BEGIN Data shown

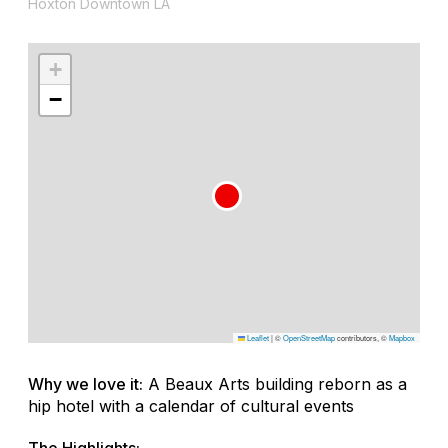
Hoxton Downtown LA
+
−
Leaflet
|
©
OpenStreetMap
contributors, ©
Mapbox
Why we love it:
A Beaux Arts building reborn as a
hip hotel with a calendar of cultural events
The Highlights:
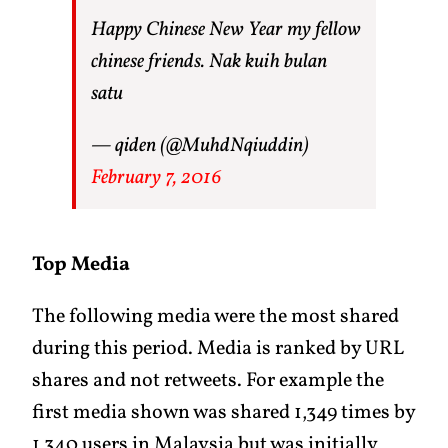
Happy Chinese New Year my fellow
chinese friends. Nak kuih bulan
satu
— qiden (@MuhdNqiuddin)
February 7, 2016
Top Media
The following media were the most shared
during this period. Media is ranked by URL
shares and not retweets. For example the
first media shown was shared 1,349 times by
1,340 users in Malaysia but was initially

END Data shown

_What the task requires:_ Once the line with "during this period. Media is ranked by URL" is located in the data above, repeat it and every later line through the end, exactly.

_Response area:_
during this period. Media is ranked by URL
shares and not retweets. For example the
first media shown was shared 1,349 times by
1,340 users in Malaysia but was initially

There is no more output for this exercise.